Glycine and proline are amino acids that are essential for well-functioning connective tissue, function and is the glue which holds the body together. These two amino acids are also responsible for healing microscopic wounds throughout the body and act as a natural anti-inflammatory.

Bone marrow is rich in saturated fat, and saturated fatty acids make up about 50% of the cell membrane that regulates the substances that flowing in and out of the cell.

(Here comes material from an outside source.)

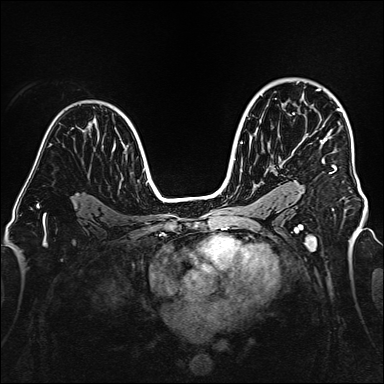
Breast MRI (dynamic contrast-enhanced), one axial slice; position 105 of 160 along the scan axis; dynamic contrast-enhanced series, time point 2 of 6 at this slice position (early post-contrast); 1.5 T; TE 2.3 ms, TR 5.2 ms; 1 mm slice thickness; 384 × 384 image matrix, field of view 320 × 320 mm. Female patient.
Outlined on this slice (semi-automatic segmentation, software-assisted and operator-edited):
- enhancing-tissue mask used for the functional tumour volume (all voxels passing the contrast-enhancement thresholds inside the analysis volume; usually the tumour): box from (x=317, y=89) to (x=341, y=174) px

Saturated fatty acids are necessary for bone health because calcium needs saturated fats for absorption.

Did you know?

RAW BONES are nature’s toothbrush for dogs and cats. It is better to feed small or flat bones on a regular basis. The round marrow bones can wear down their teeth.

Chewing on bones improves:

  • Jaw structure and strength
  • Salivary glands function

AVOID – cooked, sharp bones, bones which splinter, bones small enough for dog to swallow without chewing.